Dr. Nibaran Das is an Associate Professor of the Department of Computer Science and Engineering at Jadavpur University. Before joining the Jadavpur University, from 2005 to 2006, Dr. Das worked as a lecturer in Techno India, Saltlake. He worked as a postdoctoral research scientist at the University of Evora for six months in between 2012-14. He also worked as a research intern at the Competence Center Multimedia Analysis and Data Mining (MADM) at the DFKI, University of Kaiserslautern, Germany in the year 2007. Dr. Das serves as an associate editor for the journal Sadhana: Academy Proceedings in Engineering Sciences. Dr. Das has demonstrated expertise in Deep Learning, pattern recognition; image processing and machine learning with various applications in handwriting recognition, especially character recognition, medical image analysis. Dr. Das published more than 125 research articles, including the books of Handbook of Research on Recent Developments in Intelligent Communication Application, IGI global and co-authoring several conference proceedings. He guided more than 30 master degree students in his department. Dr. Das    Dr. Das served as a chairperson of the young professional affinity group, IEEE Kolkata section from  2014-2015. He is the founder editor of Bangla monthly computer magazine “Computer Jagat”.  He is a regular reviewer for high-quality journals (IEEE, Springer, and Elsevier) and high-quality conferences and workshops (sponsored by IEEE and Springer) in the domain. 

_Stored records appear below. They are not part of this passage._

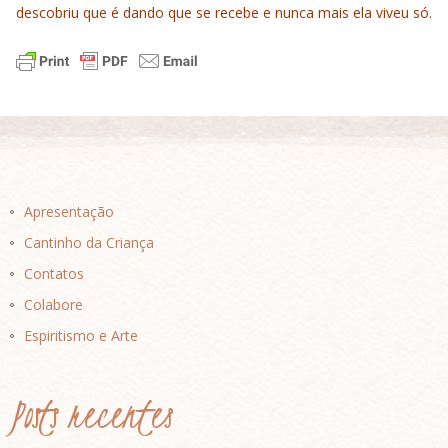
descobriu que é dando que se recebe e nunca mais ela viveu só.
Apresentação
Cantinho da Criança
Contatos
Colabore
Espiritismo e Arte
Posts recentes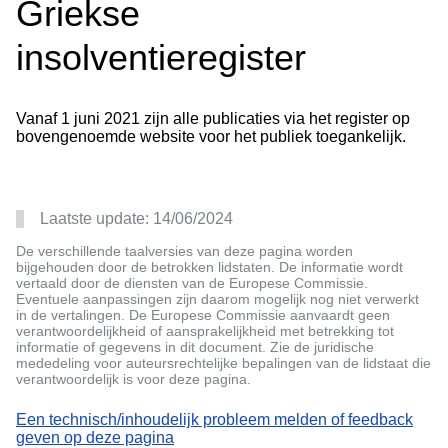
Griekse
insolventieregister
Vanaf 1 juni 2021 zijn alle publicaties via het register op
bovengenoemde website voor het publiek toegankelijk.
Laatste update:
14/06/2024
De verschillende taalversies van deze pagina worden
bijgehouden door de betrokken lidstaten. De informatie wordt
vertaald door de diensten van de Europese Commissie.
Eventuele aanpassingen zijn daarom mogelijk nog niet verwerkt
in de vertalingen. De Europese Commissie aanvaardt geen
verantwoordelijkheid of aansprakelijkheid met betrekking tot
informatie of gegevens in dit document. Zie de juridische
mededeling voor auteursrechtelijke bepalingen van de lidstaat die
verantwoordelijk is voor deze pagina.
Een technisch/inhoudelijk probleem melden of feedback
geven op deze pagina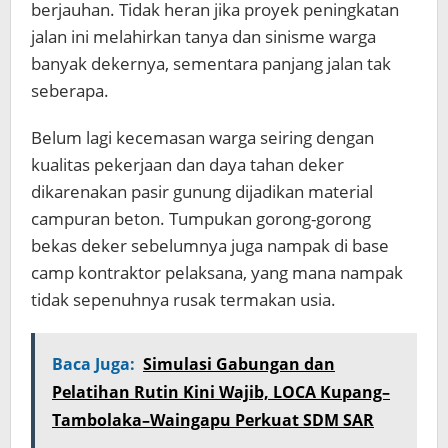
berjauhan. Tidak heran jika proyek peningkatan
jalan ini melahirkan tanya dan sinisme warga
banyak dekernya, sementara panjang jalan tak
seberapa.
Belum lagi kecemasan warga seiring dengan
kualitas pekerjaan dan daya tahan deker
dikarenakan pasir gunung dijadikan material
campuran beton. Tumpukan gorong-gorong
bekas deker sebelumnya juga nampak di base
camp kontraktor pelaksana, yang mana nampak
tidak sepenuhnya rusak termakan usia.
Baca Juga:
Simulasi Gabungan dan
Pelatihan Rutin Kini Wajib, LOCA Kupang–
Tambolaka–Waingapu Perkuat SDM SAR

Prof. Kaushik Roy has completed B.E in Computer Science & Engineering from NIT Silchar, M.E and PhD(Engg.) in Computer Science & Engg. from Jadavpur University in the year 1998, 2002 and 2008 respectively. He has worked as a project linked personnel in ISI-Kolkata and as a Scientific Officer in CDAC-Kolkata. He has also worked as an Assistant Professor in Maulana Abul Kalam Azad University of Technology, India formerly known as West Bengal University of Technology. He is currently working as a Professor and Head of the Department of Computer Science, West Bengal State University, Barasat, India. In 2004 he has received Young IT Professional award from Computer Society of India. He has published more than 150 research papers/book chapters in reputed conferences and journals. His research interest includes pattern recognition, document image processing, medical image analysis, online handwriting recognition, speech recognition and audio signal processing. He is Life Member of IUPRAI (an unit of IAPR) and Computer Society of India.